Angela Vincent, MBBS (Hon PhD Bergen), FRCPath, FMedSci, FRS, University of Oxford, Oxford, UK, discusses fetal and adult acetylcholine receptors (AChRs) in autoimmune myasthenic syndromes. In pregnant mothers with fetal-AChR specific antibodies, these can cross the placenta to bind with and block AChRs in the fetus, leading to developmental abnormalities or death. However, if the pregnant mother receives treatment for myasthenia gravis (MG), then the risks to the fetus can be reduced. Prof Vincent highlights two important aspects: some mothers do not have MG, but they do have the fetal-AChR specific antibodies. And recently, it has become clear that some surviving children from similar mothers, despite not having severe myasthenic syndromes, have a persistent facial myopathy. With those aspects in mind, a treatment mouse model was used to show that preventing the transfer of potentially pathogenic fetal-specific AChR antibodies can protect the developing fetus.
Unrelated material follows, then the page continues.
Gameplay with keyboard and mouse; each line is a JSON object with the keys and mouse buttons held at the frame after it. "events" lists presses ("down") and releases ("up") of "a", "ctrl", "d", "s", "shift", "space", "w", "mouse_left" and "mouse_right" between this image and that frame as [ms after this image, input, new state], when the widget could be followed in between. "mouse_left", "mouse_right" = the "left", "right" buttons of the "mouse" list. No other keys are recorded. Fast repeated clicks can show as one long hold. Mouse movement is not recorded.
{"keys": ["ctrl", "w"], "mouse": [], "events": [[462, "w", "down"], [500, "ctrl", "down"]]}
The anti-neonatal Fc receptor (FcRn) monoclonal antibody used in the study is a current treatment for MG. After promising animal trials, research is ongoing about whether it can be used in humans to prevent harmful antibodies from crossing the placenta. This interview took place during the European Academy of Neurology 2021 congress.


Prof. Vincent was a co-investigator on a small grant provided by UCB for the animal model work.